*WHAT TO PRODUCE:* Reproduce the text of the following entries verbatim, omitting the pictures.

*SUPPLIED DATA:*
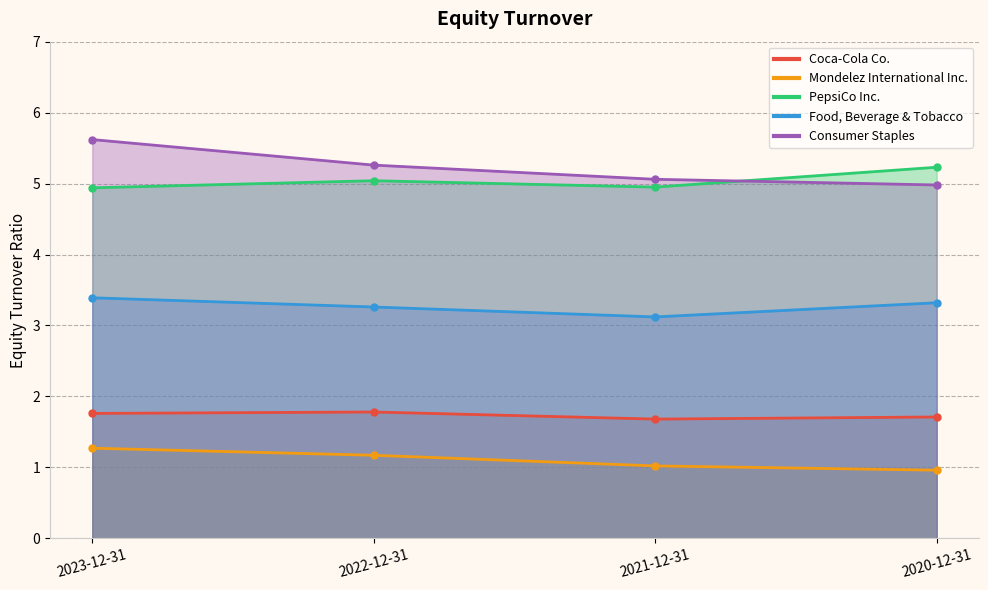

What is the difference between the maximum and minimum values in the Mondelez International Inc. series?

0.3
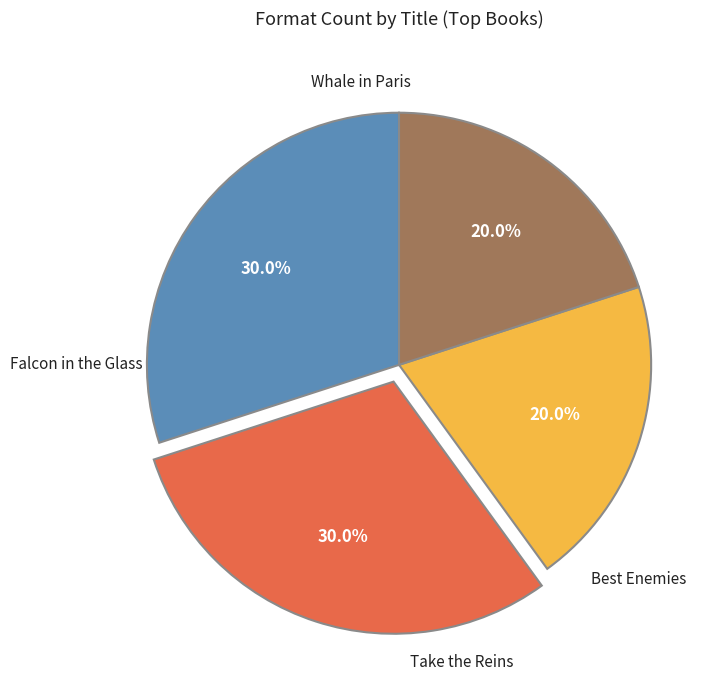

Which category has the smallest portion of the pie?

Best Enemies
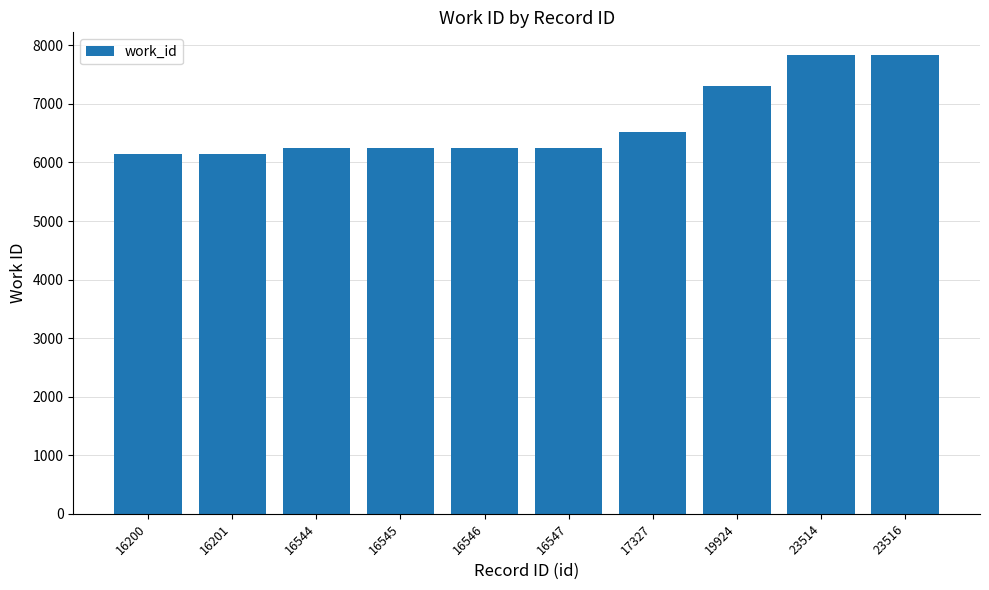

True or false: the data shows 6144 at 16201.

True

*SOLUTION FOR THIS TASK:*
What is the difference between the maximum and minimum values in the Mondelez International Inc. series?

0.3

Which category has the smallest portion of the pie?

Best Enemies

True or false: the data shows 6144 at 16201.

True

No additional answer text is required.